**Texto para análise**
═══

Apesar do sucesso de bilheteria, quando arrecadou mais de US$ 1 bilhão mundialmente, muita gente achou que “O Hobbit: Uma Jornada Inesperada” não tinha a mesma qualidade da trilogia “O Senhor dos Anéis”, alegando que o filme tinha tempo de mais e história de menos. Isso não deixa de ser verdade. Afinal, transformar apenas um livro em três filmes é uma operação complicada, que força a produção a criar elementos adicionais que não existem na obra original para que justifique a sua criação. O problema é que esse tipo de recurso tira a legitimidade dos filmes em questão, dando a entender que eles só foram feitos para arrancar mais dinheiro do público e dos fãs do universo criado por J.R. Tolkien. Felizmente, à frente desta produção, está o mais que competente, Peter Jackson, que consegue resolver melhor a complexidade deste projeto em “O Hobbit: A Desolação de Smaug” (“The Hobbit: The Desolation of Smaug”).
Na trama, Bilbo Bolseiro (Martin Freeman), Gandalf (Ian McKellen) e os anões liderados por Thorin (Richard Armitage) continuam a sua jornada em direção às terras além da Montanha Solitária, sempre com os Orcs em seu encalço. O grupo acaba conhecendo novos personagens, como Beorn (Mikael Persbrandt), um guerreiro que se transforma em urso, o barqueiro Bard (Luke Evans), além dos elfos Thranduil (Lee Pace), Tauriel (Evangeline Lily) e Legolas (Orlando Bloom, que só aceitou voltar ao papel em retribuição ao que o diretor fez para a sua carreira).
Gandalf acaba se afastando do grupo para descobrir um segredo terrível, que está ligado à trama de “O Senhor dos Anéis”, enquanto Bilbo, cada vez mais fascinado pelo poder do “Precioso”, tem que descobrir a sua coragem diante do gigantesco e assustador dragão Smaug (Benedict Cumberbatch), para conseguir roubar a Pedra Arken, que levará Thorin de volta ao poder.
O diretor Peter Jackson consegue tornar “O Hobbit: A Desolação de Smaug” uma experiência cinematográfica ainda mais arrebatadora do que a primeira parte desta nova trilogia. Contando com belíssimas tomadas externas feitas na Nova Zelândia (em especial, aquelas que foram feitas nas montanhas exploradas por Gandalf, em uma certa parte do filme), o cineasta deixa o espectador de queixo caído, graças também à belíssima fotografia de Andrew Leslie, que realiza um trabalho incrível, especialmente nas sequências ambientadas na Cidade do Lago e na parte final, que dão um ar mais sombrio do que na aventura anterior. Jackson mostra que é um dos melhores diretores de cenas de ação do momento, cujo grande destaque é a sequência em que Bilbo e os anões tentam fugir dos Orcs dentro de barris numa correnteza e contam com a ajuda dos elfos para se livrarem dos seus inimigos. Não tem como não se empolgar com essa parte do filme, uma das mais espetaculares e divertidas feitas dentre todas as adaptações dos livros de Tolkien.

═══

**Trechos do conjunto de dados**
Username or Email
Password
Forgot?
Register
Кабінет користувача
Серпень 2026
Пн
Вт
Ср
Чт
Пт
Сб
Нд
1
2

═══

**Instrução A**
Reescreva todos os registros trocando “Password” por “Senha”, sem mudar mais nada.
**Instrução B**
Continue a crítica de “O Hobbit: A Desolação de Smaug” a partir da última frase dela.
O texto e os registros vêm de fontes diferentes.

**Resposta escrita A**
Username or Email
Senha
Forgot?
Register
Кабінет користувача
Серпень 2026
Пн
Вт
Ср
Чт
Пт
Сб
Нд
1
2

**Resposta escrita B**
Os efeitos especiais são, como esperado, uma atração à parte. É impressionante como a Weta está cada vez melhor quando produz os seres fantásticos que habitam a Terra-Média, em especial as Laracnas (já vistas em “O Senhor dos Anéis: O Retorno do Rei”, aqui mais realistas ainda) e, principalmente, o dragão Smaug. Ao contrário de outros seres digitais, é possível ‘sentir’ o peso e a ação da gravidade quando ele surge em cena. Uma das grandes sacadas em seu visual é mostrar o que seria a região de seu estômago ficando iluminada sempre quando ele está prestes a cuspir fogo. Além disso, Smaug se revela um ser realmente perigoso e de dar medo, com seus olhos sinistros e sua capacidade de intimidação, não só pelo seu tamanho, mas também por sua movimentação, como um predador pronto para devorar a sua presa.
Jackson também foi bastante feliz em escolher Benedict Cumberbatch para fazer a voz de Smaug (e também a do Necromonte), já que o talentoso ator, além de impressionar o público com a série “Sherlock” (onde, curiosamente, Martin Freeman faz o Dr. Watson), também ficou marcado na memória do espectador como o vilão de “Além da Escuridão – Star Trek”. Sua voz marcante dá o impacto necessário para que Smaug seja imponente e ameaçador, se tornando o elemento mais marcante de “O Hobbit: A Desolação de Smaug”.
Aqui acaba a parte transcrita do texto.